A high-quality finished sequence of the rice genome was completed in 2005. However, to maximally use the sequences, quality annotation of the genes and genome features is necessary. The process of annotation is iterative in nature and requires the application and refinement of computational tools coupled with manual curation and evalutation. We are funded by the U.S. National Science Foundation to annotate the rice genome and have constructed pseudomolecules for the 12 Oryza sativa subspecies japonica var. Nipponbare chromosomes, which are publicly available through our project Web site (http://rice.tigr.org). We identified genes, gene models, and other annotation features in the rice genome. We expanded our annotation features to include a rice transcript assembly and its alignment with the rice genome, small noncoding RNAs, simple sequence repeats, as well as single nucleotide polymorphisms and insertions/deletions based on alignment with the indica subspecies. We updated our Oryza repeat database, which has allowed us to better quantify the repetitive sequences within the rice genome, which total 29% of the genome. To assist users in accessing the genome and our annotation, we expanded the content and functions of our Rice Genome Browser such that it supports 37 annotation tracks and data downloads of the underlying annotation data in various formats.

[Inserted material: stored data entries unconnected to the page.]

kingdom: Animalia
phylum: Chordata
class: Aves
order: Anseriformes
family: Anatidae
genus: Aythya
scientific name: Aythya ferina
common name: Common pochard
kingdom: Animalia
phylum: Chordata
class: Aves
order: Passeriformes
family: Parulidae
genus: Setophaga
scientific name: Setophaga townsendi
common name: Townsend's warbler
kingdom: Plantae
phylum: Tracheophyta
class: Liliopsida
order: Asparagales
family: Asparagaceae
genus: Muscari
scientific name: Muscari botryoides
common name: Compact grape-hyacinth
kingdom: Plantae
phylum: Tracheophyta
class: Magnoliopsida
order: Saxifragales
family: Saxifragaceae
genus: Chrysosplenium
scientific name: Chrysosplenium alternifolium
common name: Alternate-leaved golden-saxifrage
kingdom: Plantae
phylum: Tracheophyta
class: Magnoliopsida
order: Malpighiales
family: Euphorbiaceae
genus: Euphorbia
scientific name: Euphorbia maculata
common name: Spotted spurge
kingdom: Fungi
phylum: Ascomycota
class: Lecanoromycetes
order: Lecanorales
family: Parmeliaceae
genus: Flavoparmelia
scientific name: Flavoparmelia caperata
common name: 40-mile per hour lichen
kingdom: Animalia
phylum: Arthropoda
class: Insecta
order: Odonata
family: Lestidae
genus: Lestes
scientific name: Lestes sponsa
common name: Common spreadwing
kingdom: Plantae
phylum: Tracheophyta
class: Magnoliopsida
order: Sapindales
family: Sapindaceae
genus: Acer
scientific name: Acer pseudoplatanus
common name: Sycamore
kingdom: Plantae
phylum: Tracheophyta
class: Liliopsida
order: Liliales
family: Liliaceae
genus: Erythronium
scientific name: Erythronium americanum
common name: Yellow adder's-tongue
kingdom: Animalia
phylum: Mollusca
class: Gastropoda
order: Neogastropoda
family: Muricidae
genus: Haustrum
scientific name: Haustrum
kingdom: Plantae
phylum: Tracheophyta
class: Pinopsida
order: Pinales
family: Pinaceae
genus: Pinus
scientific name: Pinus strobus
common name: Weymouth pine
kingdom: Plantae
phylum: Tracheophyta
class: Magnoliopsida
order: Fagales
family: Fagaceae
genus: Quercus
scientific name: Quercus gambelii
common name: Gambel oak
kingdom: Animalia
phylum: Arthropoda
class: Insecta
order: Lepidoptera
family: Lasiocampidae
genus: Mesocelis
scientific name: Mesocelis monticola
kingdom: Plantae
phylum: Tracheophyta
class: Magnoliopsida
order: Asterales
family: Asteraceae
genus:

Gene recovery of two genome-filtration sequencing techniques when applied to the maize genome

The large size of the maize genome and the expectation that most of the genome is represented by repetitive elements is a challenge to standard genome sequencing techniques. Genome-filtration sequencing techniques may target gene-rich regions in the genome. Two such approaches, methylation filtration and high Cot selection, may provide rapid and cost-effective alternative to sequencing the maize genome. Approximately 450k sequence reads have been obtained from both methylation filtration (MF) and high Cot (HC) libraries, and these sequences have been clustered and assembled. An analysis was undertaken to examine whether MF and MC enrich for maize genes and target non-identical sequence space. Simple sequence repeat analysis and mapped marker coverage provide gauges to examine whether MF and HC sample identical sequence space. Marker hits also provide evidence that MF and HC enrich for unique genic portions of the genome. Finally, the identification of maize and other protein sequences in the MF and HC sequence sets can indicate the expected fraction and coverage of the maize gene space by MF and HC.